只是,他总抱着一丝侥幸,想着或许是自己多心,想着待赵玄日后娶妻生子,对方这份异样的心思总会淡去。
可今日,赵玄竟这样直接说出“喜欢”二字。
尽管那是对方酒后失言,却反而更显真心。
白逸襄活了二十余载,从未被男子这般直白地表白,更从未与男子如此亲近相拥。赵玄的气息、体温,甚至身体的触感,仍清晰地留在他的感知里。
更让他烦恼的是,面对这一切,自己竟没有半分反感。
这简直比赵玄的表白更让他惶恐。
白逸襄盯着赵玄的睡颜,许久后,叹息一声道:“看来选妃之事,要尽快了……”
第93章
萧关夜寂,白日里的喧阗与狂欢终是付诸晚风。
营房之内,更漏声残,即便是那百战余生的铁打汉子,经此连日血战与一场庆功酣醉,亦皆解甲沉酣。

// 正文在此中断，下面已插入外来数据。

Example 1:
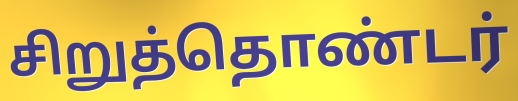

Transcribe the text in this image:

சிறுத்தொண்டர்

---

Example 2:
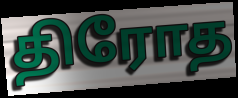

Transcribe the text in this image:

திரோத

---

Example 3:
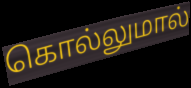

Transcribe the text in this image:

கொல்லுமால்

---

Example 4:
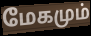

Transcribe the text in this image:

மேகமும்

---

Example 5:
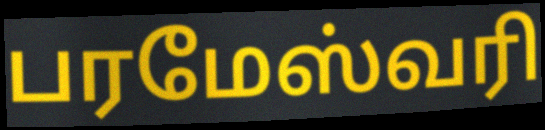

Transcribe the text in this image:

பரமேஸ்வரி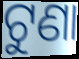
ଟୁଣା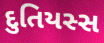
દુતિયસ્સ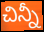
చిన్నీ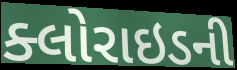
ક્લોરાઇડનીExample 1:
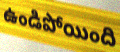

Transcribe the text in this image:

ఉండిపోయింది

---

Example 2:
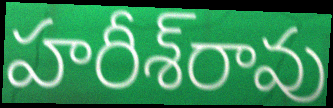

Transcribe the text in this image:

హరీశ్‌రావు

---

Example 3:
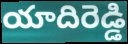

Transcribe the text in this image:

యాదిరెడ్డి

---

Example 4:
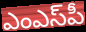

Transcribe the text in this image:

ఎంఎస్‌పీ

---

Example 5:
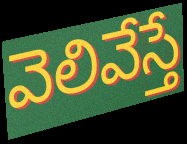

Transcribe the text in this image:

వెలివేస్తే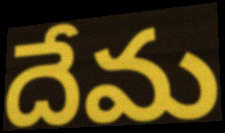
దేమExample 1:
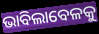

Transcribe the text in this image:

ଭାବିଲାବେଳକୁ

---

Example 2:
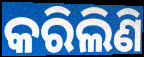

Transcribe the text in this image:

死牢幽暗深处,霉腐稻草之间,蛰伏许久的呼延骨都陡然睁开双眼,眸底掠过一丝阴狠。他舌抵上颚,自齿缝间顶出一枚铁片。
靠在牢门边打盹的狱卒发出了第一声鼾响,呼延骨都手腕翻转,铁片入锁,“咔哒”一声极其细微的轻响,镣铐应声而落。
须臾之间,他以同样的方法撬开牢门,低伏身躯,贴近了狱卒。
粗粝的大手如铁钳般骤然捂住狱卒口鼻,另一手扼住后颈猛力一错——“咔嚓”脆响,颈骨寸断,那狱卒连半声闷哼都未及发出,便已魂归黄泉。
呼延骨都扒下狱卒的衣物,披在身上。
他目光四顾,自刑架取了一柄趁手的环首短刀,经过几名醉如烂泥的看守身侧时,他并未停步,大摇大摆地踏出了牢房。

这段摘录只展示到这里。